Die Diskussion um die Container schwelt seit Tagen. Ausgelöst wurde sie vom Schülerzuwachs an der Hungerbergschule, die acht Klassenzimmer hat und ab dem nächsten Schuljahr acht Klassen haben wird und damit alle Klassenzimmer belegt hat. Die Frage war: Wo sind dann noch Räume für die Schulkindbetreuung, die bislang in freien Klassenzimmern untergekommen war? Das städtische Schulamt brauchte eine schnelle Lösung, denn schon zum Herbst werden Räume für die Betreuung gebraucht. Immer, wenn es schnell gehen muss, kommen Container ins Spiel, und die lassen sich am schnellsten auf Sportplätzen aufstellen. So war’s geplant, und das hätte den Vorteil gehabt, dass im Herbst die Schulkindbetreuung neue Räume hätte.

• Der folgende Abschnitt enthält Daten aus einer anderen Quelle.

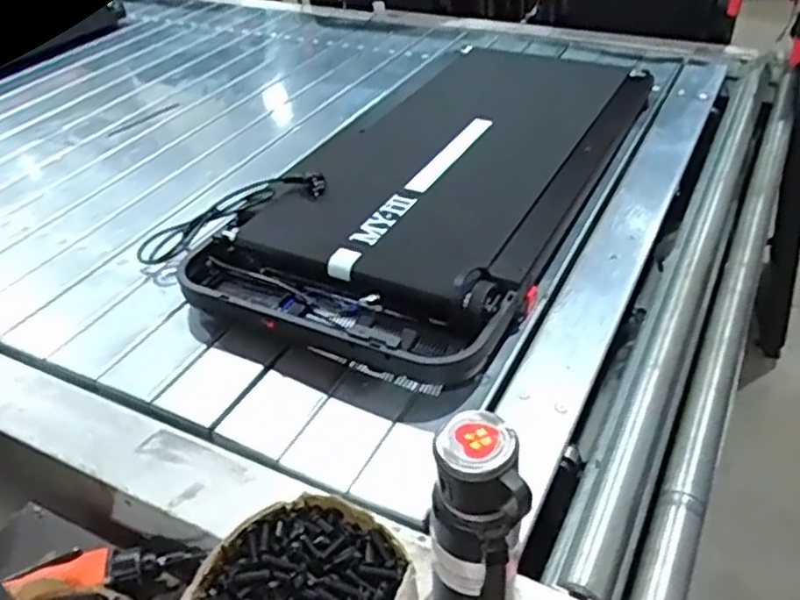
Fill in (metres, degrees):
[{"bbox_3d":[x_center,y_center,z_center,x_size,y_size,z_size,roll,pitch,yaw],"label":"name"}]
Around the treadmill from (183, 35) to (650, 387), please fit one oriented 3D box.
[{"bbox_3d":[0.086,-0.226,1.274,0.514,0.108,0.975,15,42,22],"label":"treadmill"}]

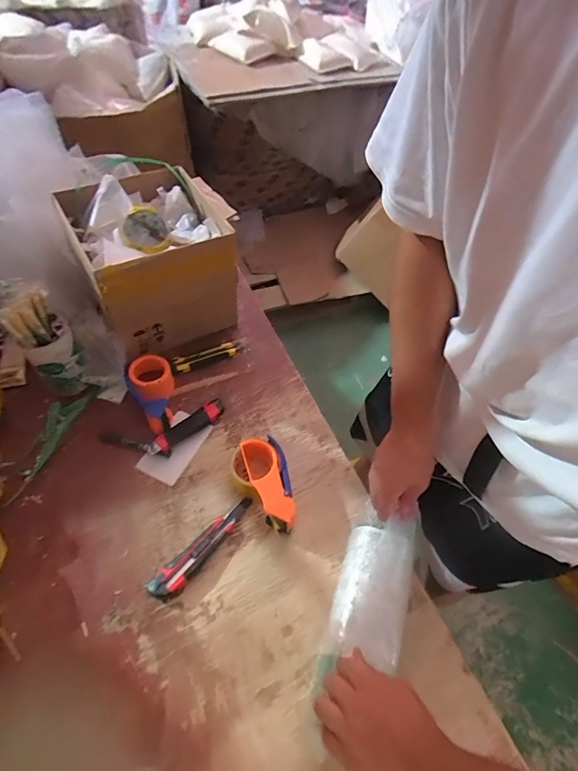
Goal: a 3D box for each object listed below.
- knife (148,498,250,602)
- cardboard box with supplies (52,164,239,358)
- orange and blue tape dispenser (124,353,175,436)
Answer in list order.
[{"bbox_3d":[-0.127,0.243,0.618,0.039,0.021,0.188,38,60,22],"label":"knife"},{"bbox_3d":[-0.266,-0.237,0.816,0.245,0.248,0.268,-25,60,-20],"label":"cardboard box with supplies"},{"bbox_3d":[-0.248,0.014,0.749,0.083,0.060,0.164,-17,57,-15],"label":"orange and blue tape dispenser"}]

Aber der Hartplatz ist bei Kindern und Jugendlichen des Hungerbergs ein beliebter Treffpunkt, einer, wo man hingehen kann und immer jemanden trifft, ohne dass man sich via Handy absprechen müsste, einer, auf dem man sich austoben kann in Coronazeiten. Familien vom Hungerberg hatten und ihre Sympathie für den Hartplatz artikuliert. Am Montag zogen über 100 Personen mit Transparenten vors Rathaus und riefen: „Rettet den Hartplatz!“

Anderer Standort wird teurer und kommt später

Gemeinderäte hörten, wie emotional Familien an dem Hartplatz hängen, hatten selbst den Platz angeschaut und sich vorgestellt, wie der wohl mit Containern wirken würde. Hans Ilg (FWV) meinte in der Sitzung am Dienstag: „Wenn man auf dem Platz steht, merkt man: Man muss diesen Platz in seinen Ausmaßen erhalten.“ Die FWV tendiere zu einer anderen Lösung. Es wäre ein Containerstandort neben dem Hartplatz, wo eventuell andere Anlagen zugestellt würden, aber nicht der Platz.

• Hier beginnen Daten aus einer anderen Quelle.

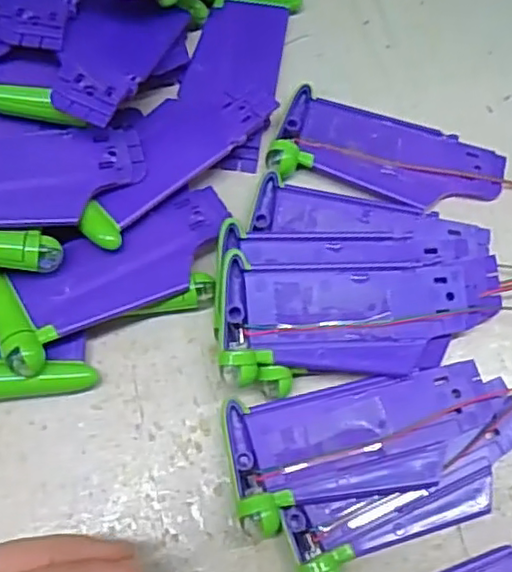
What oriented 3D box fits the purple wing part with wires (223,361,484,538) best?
[{"bbox_3d":[0.035,0.052,0.213,0.087,0.012,0.040,-9,70,-4],"label":"purple wing part with wires"}]

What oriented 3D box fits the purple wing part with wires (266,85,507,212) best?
[{"bbox_3d":[0.053,-0.052,0.254,0.089,0.010,0.040,13,70,4],"label":"purple wing part with wires"}]

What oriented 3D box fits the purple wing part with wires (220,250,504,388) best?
[{"bbox_3d":[0.038,0.011,0.220,0.099,0.008,0.040,0,81,-8],"label":"purple wing part with wires"}]

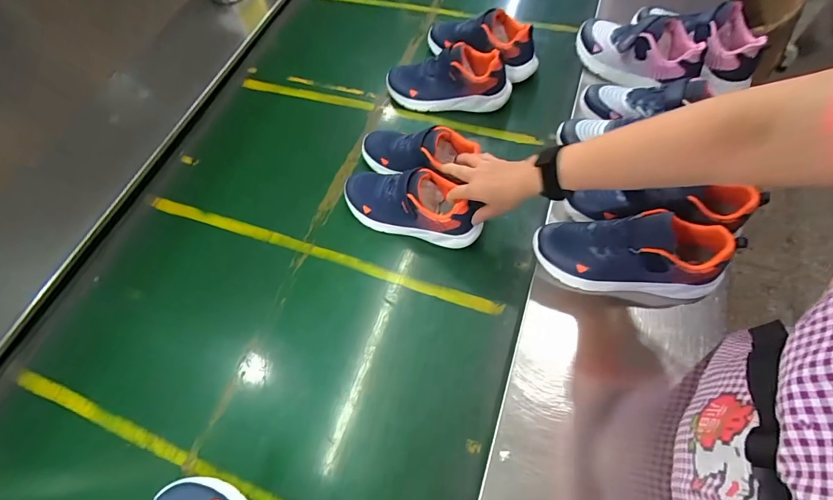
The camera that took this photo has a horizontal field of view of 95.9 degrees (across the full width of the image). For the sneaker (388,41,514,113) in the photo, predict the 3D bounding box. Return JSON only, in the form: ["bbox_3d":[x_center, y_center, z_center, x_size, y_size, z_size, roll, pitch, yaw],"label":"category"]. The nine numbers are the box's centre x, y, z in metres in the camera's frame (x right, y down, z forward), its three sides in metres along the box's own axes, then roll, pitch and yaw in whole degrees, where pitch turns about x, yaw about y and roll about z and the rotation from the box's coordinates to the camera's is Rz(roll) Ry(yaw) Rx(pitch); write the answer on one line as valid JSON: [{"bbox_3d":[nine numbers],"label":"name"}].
[{"bbox_3d":[0.057,-0.340,0.752,0.250,0.102,0.078,6,66,18],"label":"sneaker"}]

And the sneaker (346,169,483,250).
[{"bbox_3d":[-0.013,-0.079,0.633,0.240,0.103,0.092,18,67,21],"label":"sneaker"}]

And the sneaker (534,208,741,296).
[{"bbox_3d":[0.295,0.005,0.526,0.237,0.110,0.092,2,65,22],"label":"sneaker"}]

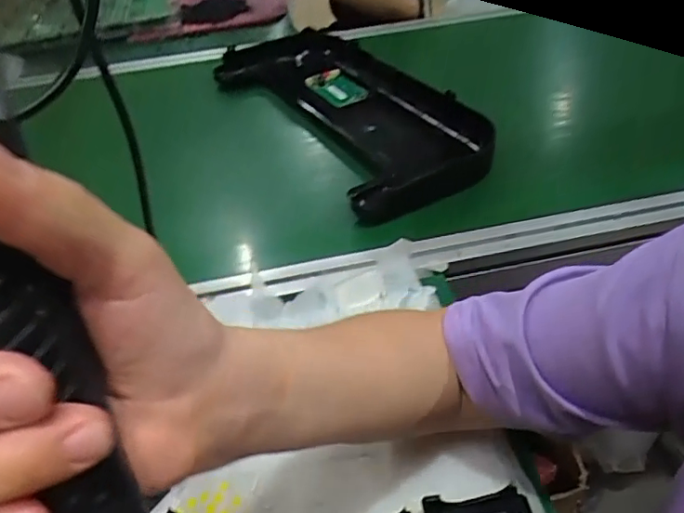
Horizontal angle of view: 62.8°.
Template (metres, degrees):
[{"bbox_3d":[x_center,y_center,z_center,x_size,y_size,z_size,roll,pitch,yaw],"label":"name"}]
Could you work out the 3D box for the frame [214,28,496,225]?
[{"bbox_3d":[-0.003,-0.220,0.788,0.213,0.062,0.532,-25,44,-21],"label":"frame"}]

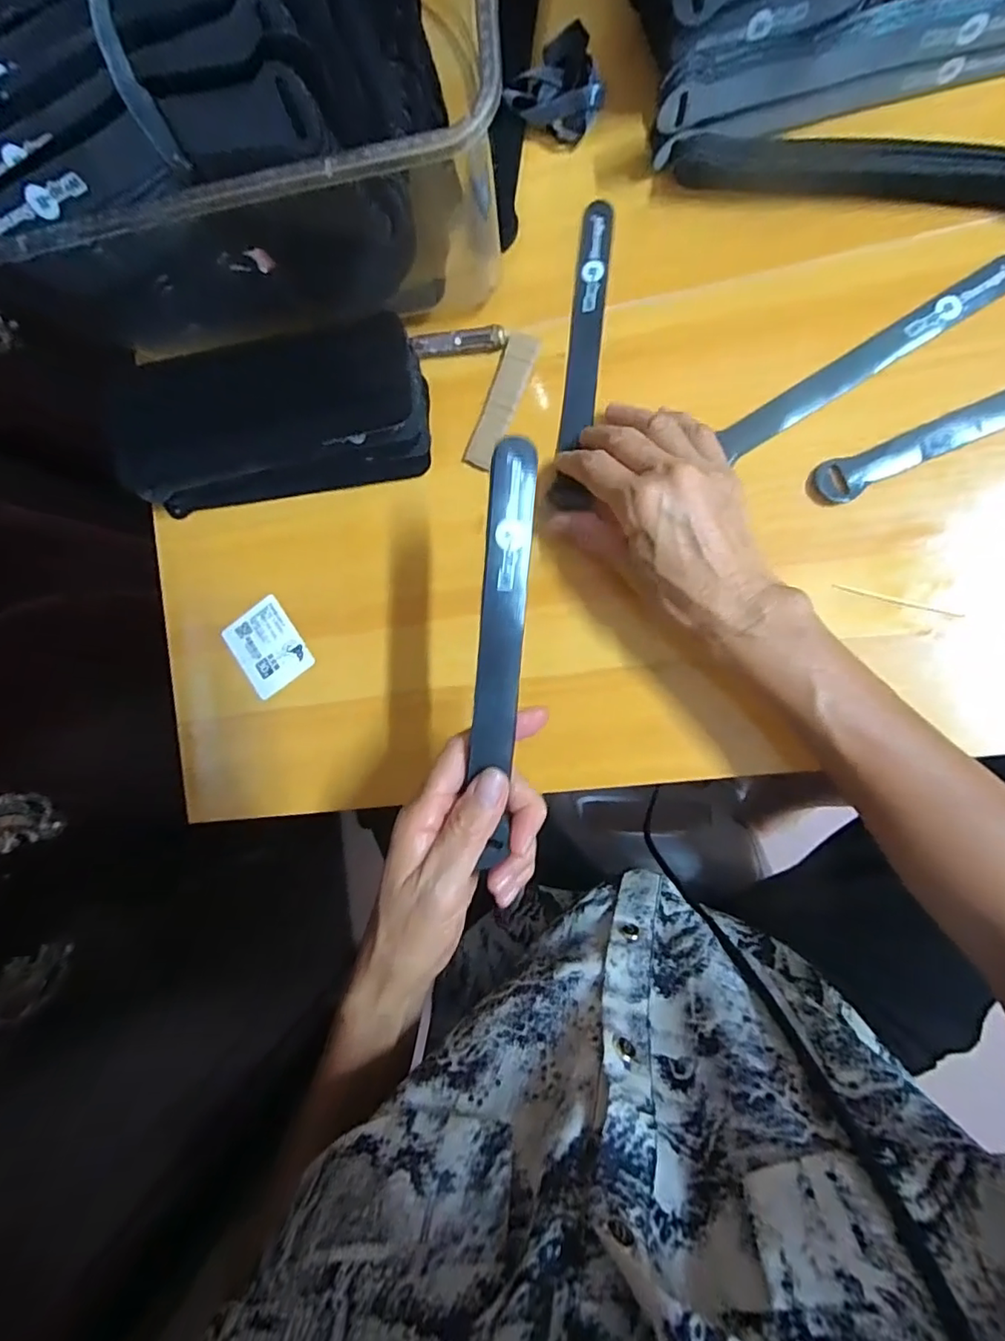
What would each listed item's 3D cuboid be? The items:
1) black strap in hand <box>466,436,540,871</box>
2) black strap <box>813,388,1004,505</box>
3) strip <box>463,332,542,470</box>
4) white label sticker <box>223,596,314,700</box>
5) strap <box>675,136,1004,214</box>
[{"bbox_3d":[-0.001,-0.006,0.266,0.020,0.004,0.193,3,98,-14],"label":"black strap in hand"},{"bbox_3d":[0.277,-0.144,0.319,0.197,0.008,0.023,-23,88,9],"label":"black strap"},{"bbox_3d":[0.000,-0.175,0.372,0.022,0.005,0.086,22,95,8],"label":"strip"},{"bbox_3d":[-0.168,-0.017,0.408,0.050,0.004,0.060,-36,86,4],"label":"white label sticker"},{"bbox_3d":[0.202,-0.284,0.324,0.198,0.025,0.024,13,94,9],"label":"strap"}]

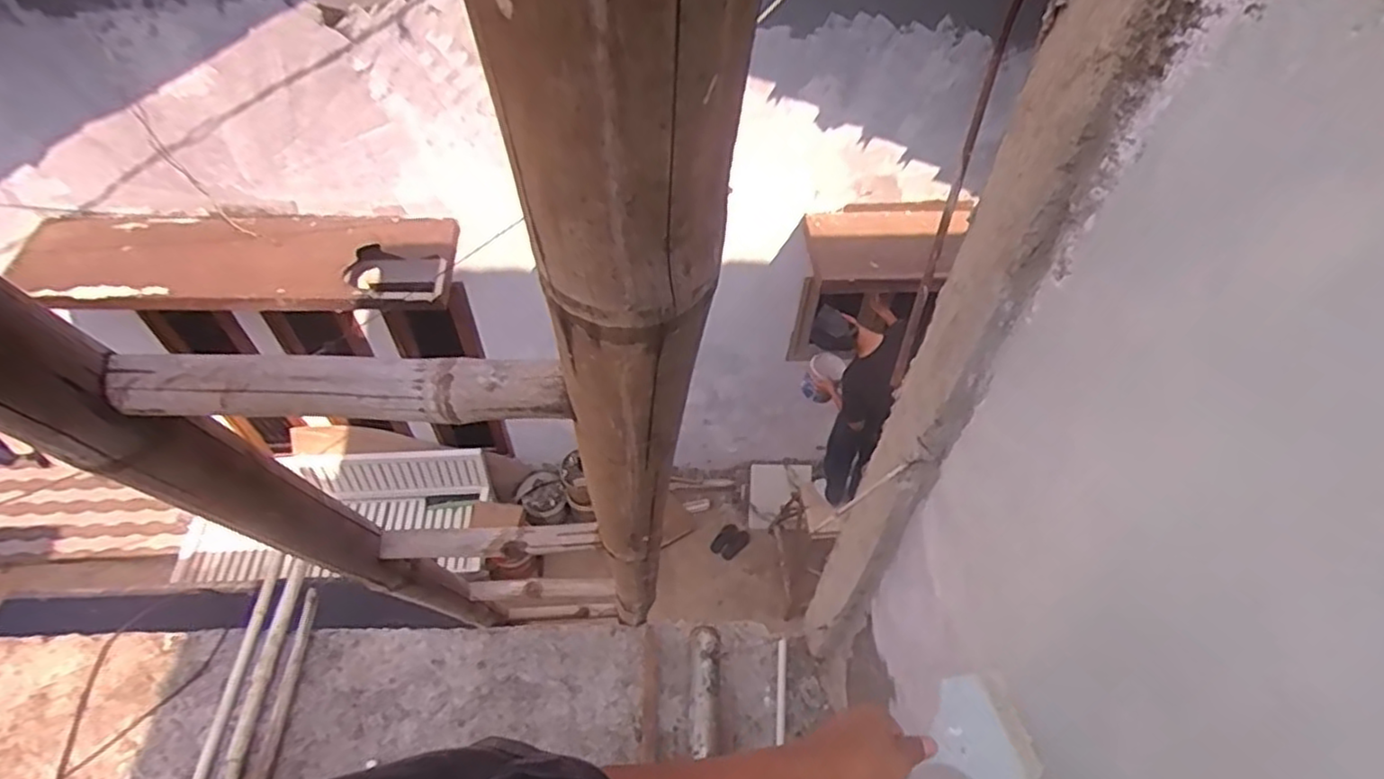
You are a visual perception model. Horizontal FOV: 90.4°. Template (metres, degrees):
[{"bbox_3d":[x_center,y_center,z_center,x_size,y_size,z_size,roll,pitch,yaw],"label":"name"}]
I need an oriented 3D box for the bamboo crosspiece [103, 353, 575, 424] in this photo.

Auch Thomas Traub (CDU) überlegte in einem Redebeitrag, ob der andere Standort Vorteile hätte, legte sich aber nicht fest: „Die andere Variante hat nur Vorteile, wenn sie auch umsetzbar ist.“ Und die Nachteile seien: Er ist teurer, und es dauert mindestens ein Jahr, bis dort überhaupt Container aufgestellt werden können.

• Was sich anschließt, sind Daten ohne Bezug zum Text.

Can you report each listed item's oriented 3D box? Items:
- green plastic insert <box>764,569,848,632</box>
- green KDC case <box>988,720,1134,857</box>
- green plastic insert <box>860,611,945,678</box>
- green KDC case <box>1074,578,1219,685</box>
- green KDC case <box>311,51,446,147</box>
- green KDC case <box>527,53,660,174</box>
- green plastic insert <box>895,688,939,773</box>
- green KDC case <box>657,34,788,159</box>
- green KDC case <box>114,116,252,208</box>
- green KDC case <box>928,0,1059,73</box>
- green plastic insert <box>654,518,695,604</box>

Letztlich wurde eine Frage zum Knackpunkt in der Debatte: Kann die Hungerbergschule damit umgehen, dass sie mindestens ein Jahr lang keine neuen Räume für die Schulkindbetreuung bekommt? Kann sie die Betreuung in vorhandenen Räumen unterbringen und wie schwierig wird das? Stadträte wie Markus Siegloch, Thomas Traub und Bettina Jenner-Wanek fragten in diese Richtung nach. Die städtische Schulamtsleiterin Sybille Mack reagierte sehr vorsichtig. Ein paar Wochen des Übergangs hält sie für machbar. Aber ein ganzes Jahr oder mehr unter diesen provisorischen Umständen wollte sie sich nicht vorstellen. 64 Kinder sind für die Betreuung angemeldet, und für alle 64 will sie einen Platz bereitstellen. Auf vage Hoffnung, dass nicht alle Kinder gleichzeitig kämen, wollte sie sich nicht einlassen. Für alle angemeldeten Kinder will sie eine Betreuung einrichten, und das wäre in den zwei Containern auf dem Hartplatz möglich gewesen. In der Schule mit den noch zeitweise freien Räumen würde das schwierig. Sie müsste drei Gruppen einrichten, und entsprechend mehr Personal für die Betreuung gewinnen, und das sei zurzeit schwierig. Mack sieht große Probleme und betonte, dass die Schule selbst den dringenden Raumbedarf angemeldet hat.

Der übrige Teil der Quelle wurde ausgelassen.